**TEXTO DE ORIGEM**
══════════════════════════════

Caso Funarte: a crise que derrubou Frateschi e expôs o MinC

O ator Celso Frateschi pediu demissão da presidência da presidência da Fundação Nacional de Arte (Funarte). Em carta intitulada “O transatlântico fantasma” e divulgada na noite desta segunda-feira (6), ele afirma que não resistirá ao “movimento articulado

Secretário de Cultura de São Paulo na gestão de Marta Suplicy e nas duas administrações do prefeito Celso Daniel em Santo André, Frateschi assumiu a Funarte em abril do ano passado, nomeado pelo então ministro da Cultura Gilberto Gil para o lugar do também ator Antônio Grassi.


 


Dezoito meses depois, Frateschi caiu atirando. Sua saída parece configurar a primeira crise política da gestão recém-iniciada de Juca Ferreira à frente do Ministério da Cultura. Na carta de demissão de Frateschi, os alvos parecem muitos, mas há um que parece claro: o atual ministro Ferreira, que tem dito, desde que assumiu, que a Funarte “tem problemas” e deverá ser inteiramente redefinida, assim como seus objetivos redimensionados.


 


“A frase é corretíssima e poderia, com certeza, ser estendida ao Ministério da Cultura”, alfinetou Frateschi logo no início de sua carta. Segundo ele, sua gestão estaria “enxugando gelo” na instituição, que enfrentava desprestígio e falta de recursos — e ainda assim teria sido acusada de atrasar programas do governo.


 


Falando ao jornal O Estado de S. Paulo nesta terça (7), ainda da sede da Funarte, no Rio de Janeiro, ele reafirmou sua noção de que houve “falta de consideração” da parte da cúpula do Ministério da Cultura. “Se você perde a confiança no seu funcionário, você o demite. Na hora que perde a confiança no seu chefe, você se demite.”


 


“Claramente, no momento em que 15 funcionários da Funarte fazem uma carta mentirosa, que eu desmontei ponto por ponto, e o Minc dá eco a essa carta sem falar comigo, presidente Celso Frateschi, isso significa que há uma desconsideração”, afirmou o demissionário.


 


Problemas


 


A gestão de Frateschi na Funarte, iniciada em 2007, recebeu as seguintes acusações: primeiro, há alguns dias, o jornal O Globo divulgou que o projeto do grupo Ágora, da mulher de Frateschi (a coreógrafa Sylvia Moreira), teria obtido aprovação em tempo recorde de apenas seis dias, a despeito dos problemas com trâmites legais dentro da fundação.


 


Frateschi rebateu a acusação dizendo que a Petrobras tinha demonstrado interesse no projeto do Ágora desde julho de 2007, e que era um projeto que dava seqüência a outro, daí a urgência. Sua análise rápida teria sido fruto de intervenção legal do apoiador, não da cúpula da fundação.


 


A segunda acusação veio da Asserte (associação de servidores da fundação), que acusou a Funarte de ter “atuação pífia” e ser “mera repassadora de verbas”, de conduzir editais “mal elaborados, confusos e mal redigidos”, com “exigências absurdas e vários equívocos”, entre outras. Frateschi argumentou que a fundação mantém o maior programa de bolsas da história do ministério, que está reformando teatros, adquirindo salas e instaurando editais.

══════════════════════════════

**TRECHO DO MATERIAL**

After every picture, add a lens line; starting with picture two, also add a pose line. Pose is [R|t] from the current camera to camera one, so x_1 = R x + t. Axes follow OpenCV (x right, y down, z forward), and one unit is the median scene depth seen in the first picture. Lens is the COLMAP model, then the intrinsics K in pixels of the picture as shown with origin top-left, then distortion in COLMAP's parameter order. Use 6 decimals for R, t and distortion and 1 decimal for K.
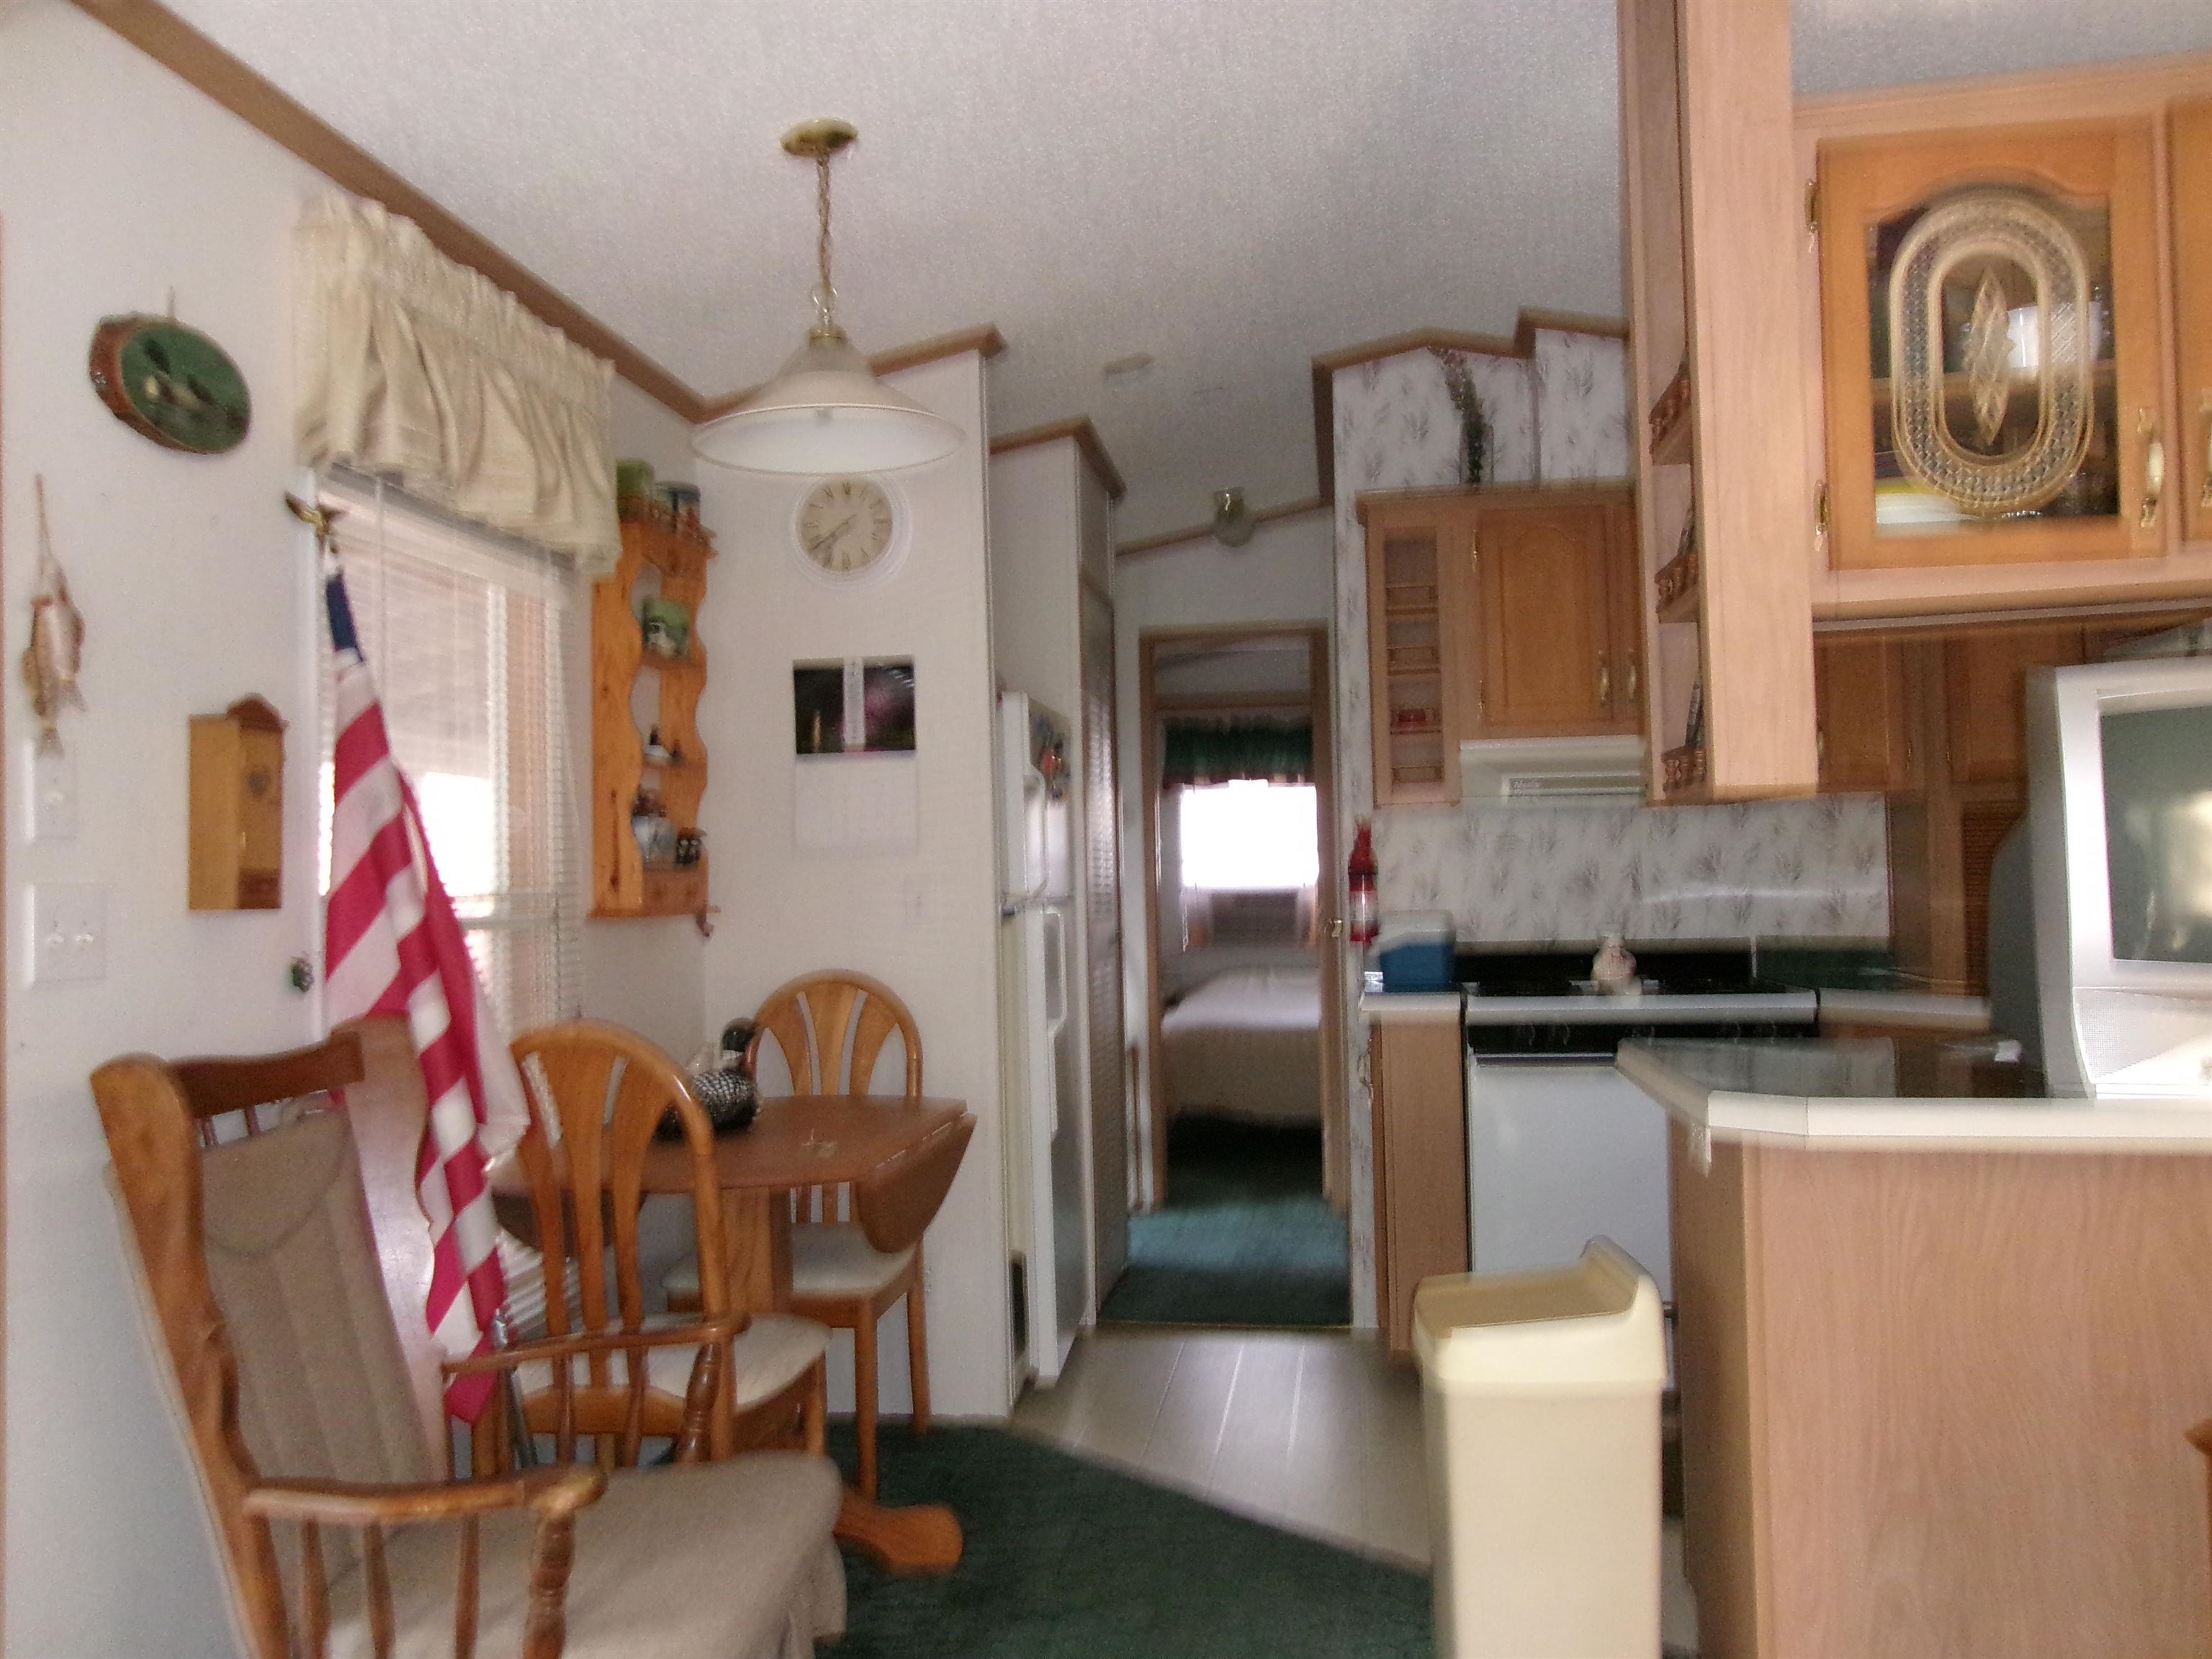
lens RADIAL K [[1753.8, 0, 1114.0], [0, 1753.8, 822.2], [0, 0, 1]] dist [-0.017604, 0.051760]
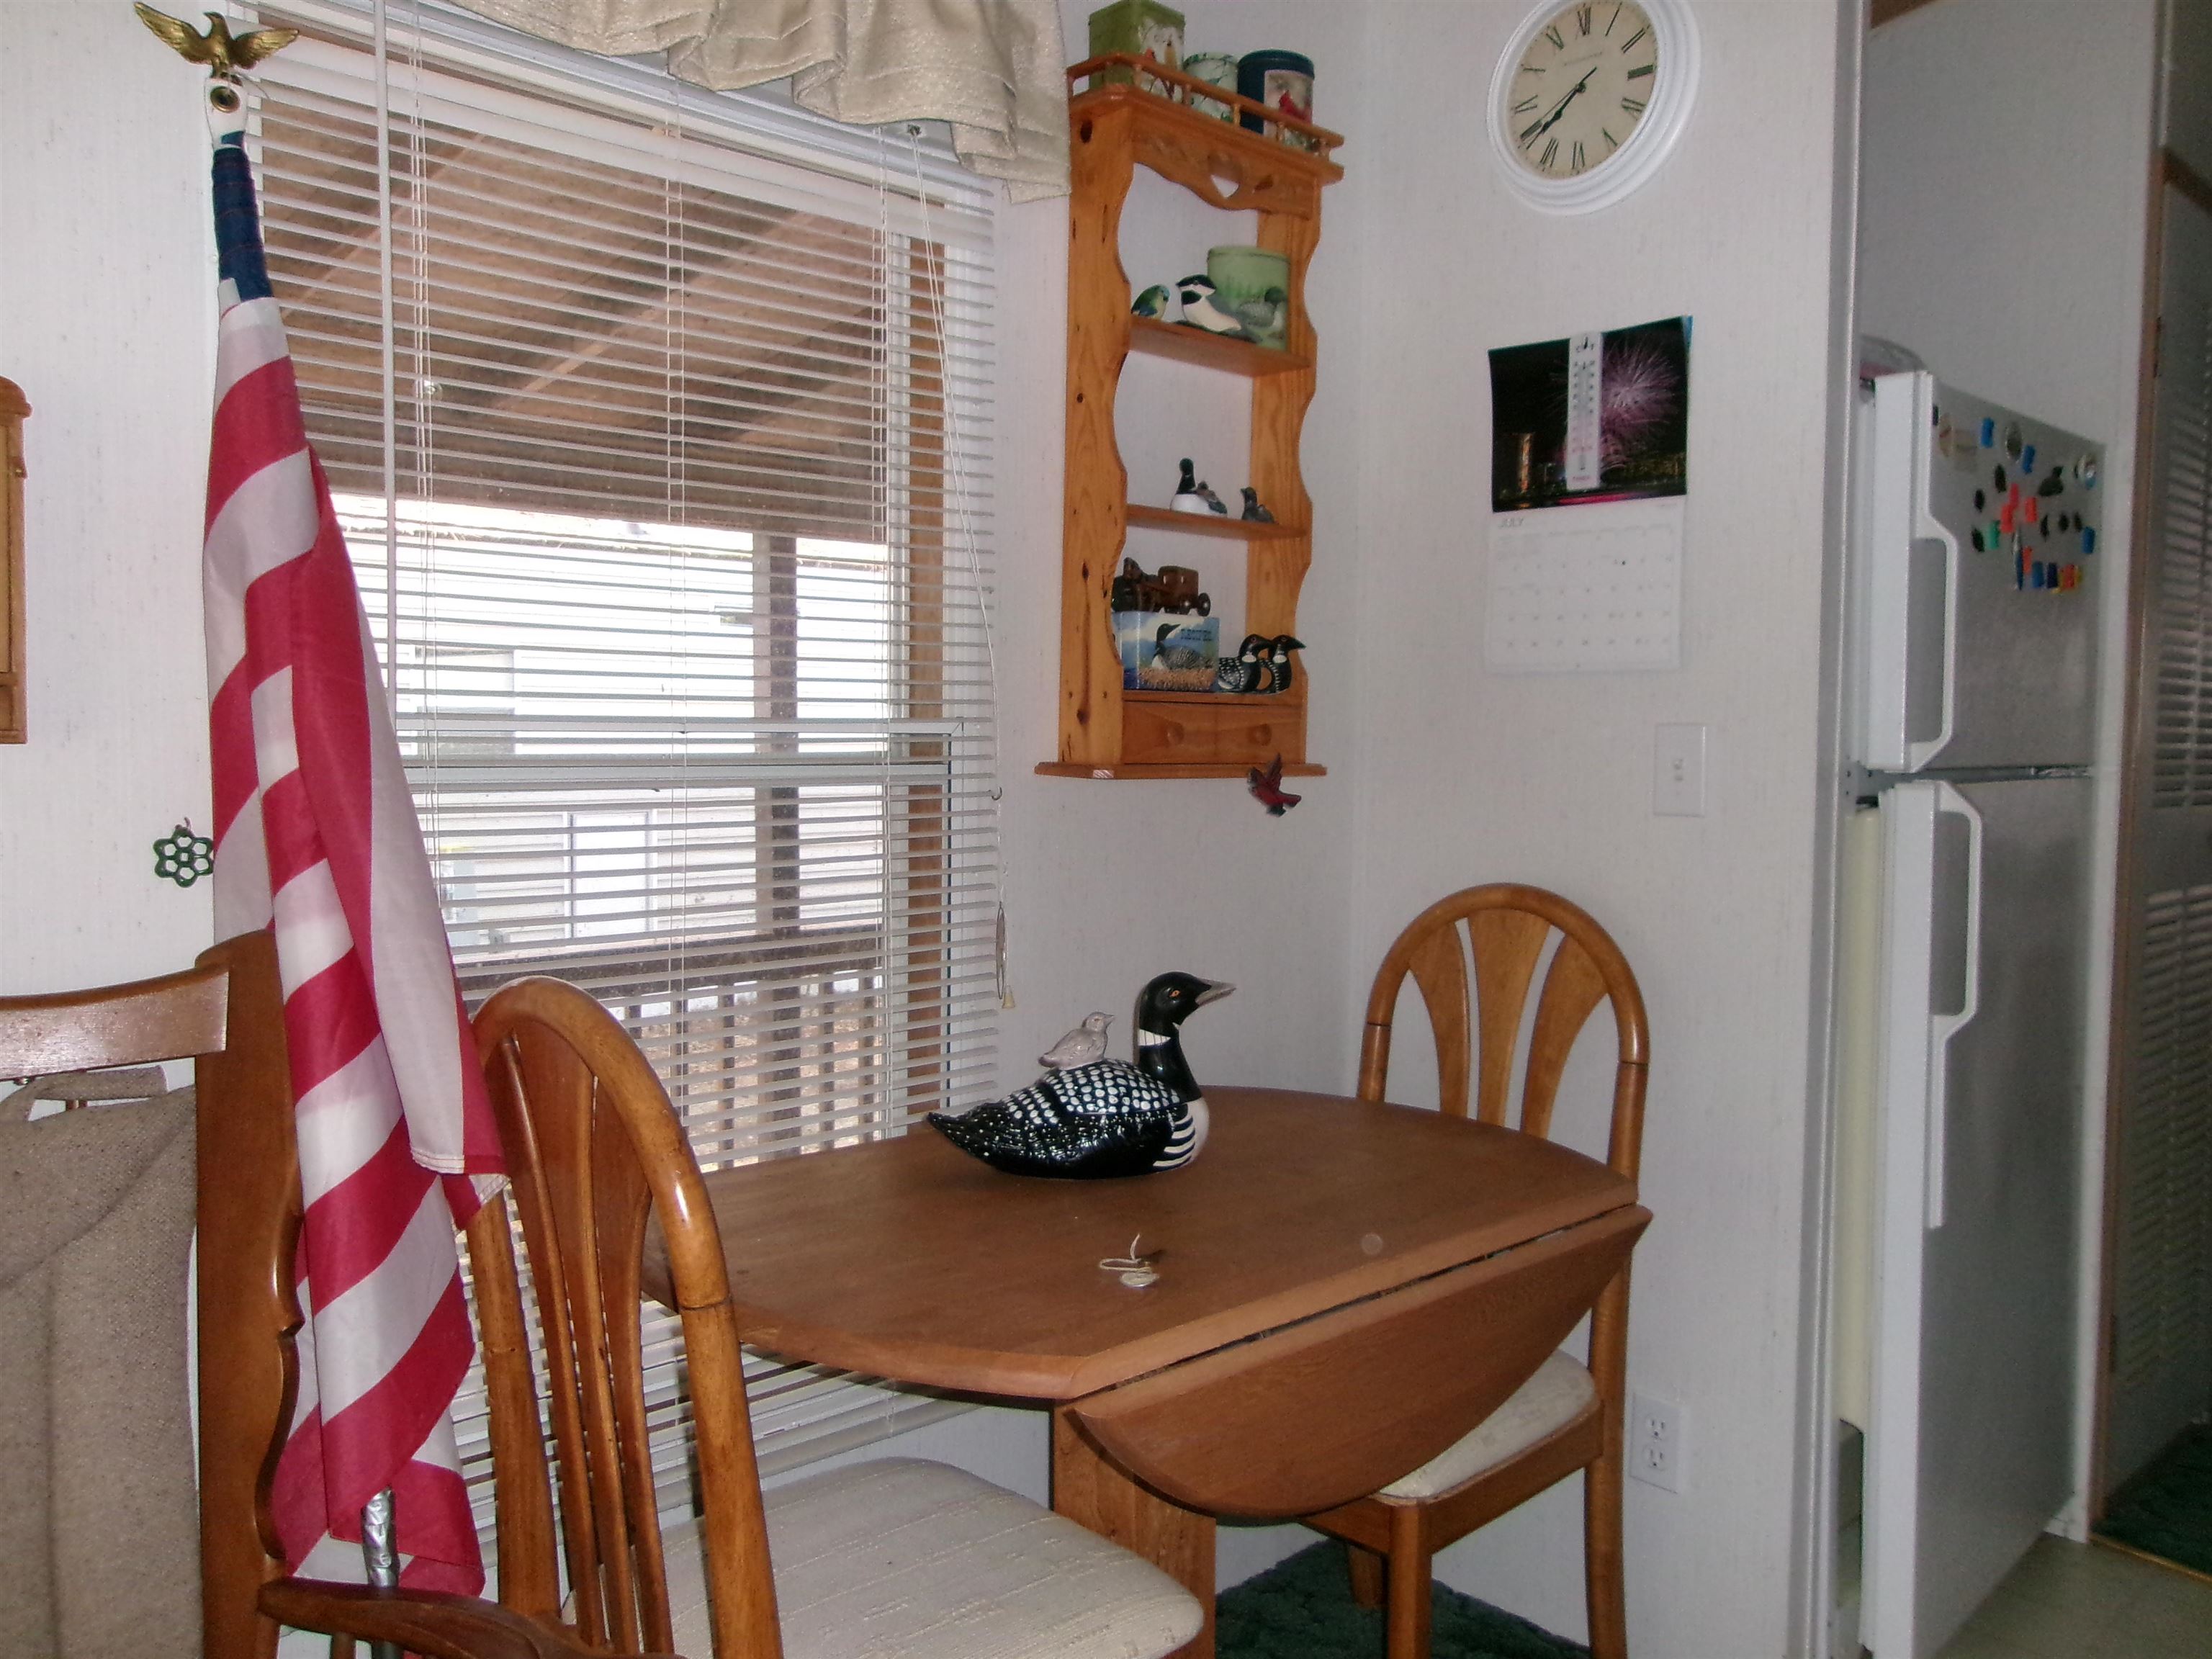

══════════════════════════════

**PARTES DO EXERCÍCIO**
**A)** Responda, com base na matéria sobre o caso Funarte, às questões a seguir, marcando cada resposta com o mesmo algarismo romano.
(i) Em que mês Frateschi assumiu a Funarte?
(ii) Quem é a mulher de Frateschi, segundo a matéria?
(iii) Quantos funcionários da Funarte assinaram a carta que Frateschi chama de mentirosa?
**B)** Reproduza fielmente, da matéria sobre o caso Funarte, tudo o que vai de "O ator Celso" até "ator Antônio Grassi.".

**RESPOSTAS DO EXERCÍCIO**
**A)**
(i) Em abril do ano passado.
(ii) A coreógrafa Sylvia Moreira.
(iii) Quinze funcionários.

**B)**
O ator Celso Frateschi pediu demissão da presidência da presidência da Fundação Nacional de Arte (Funarte). Em carta intitulada “O transatlântico fantasma” e divulgada na noite desta segunda-feira (6), ele afirma que não resistirá ao “movimento articulado

Secretário de Cultura de São Paulo na gestão de Marta Suplicy e nas duas administrações do prefeito Celso Daniel em Santo André, Frateschi assumiu a Funarte em abril do ano passado, nomeado pelo então ministro da Cultura Gilberto Gil para o lugar do também ator Antônio Grassi.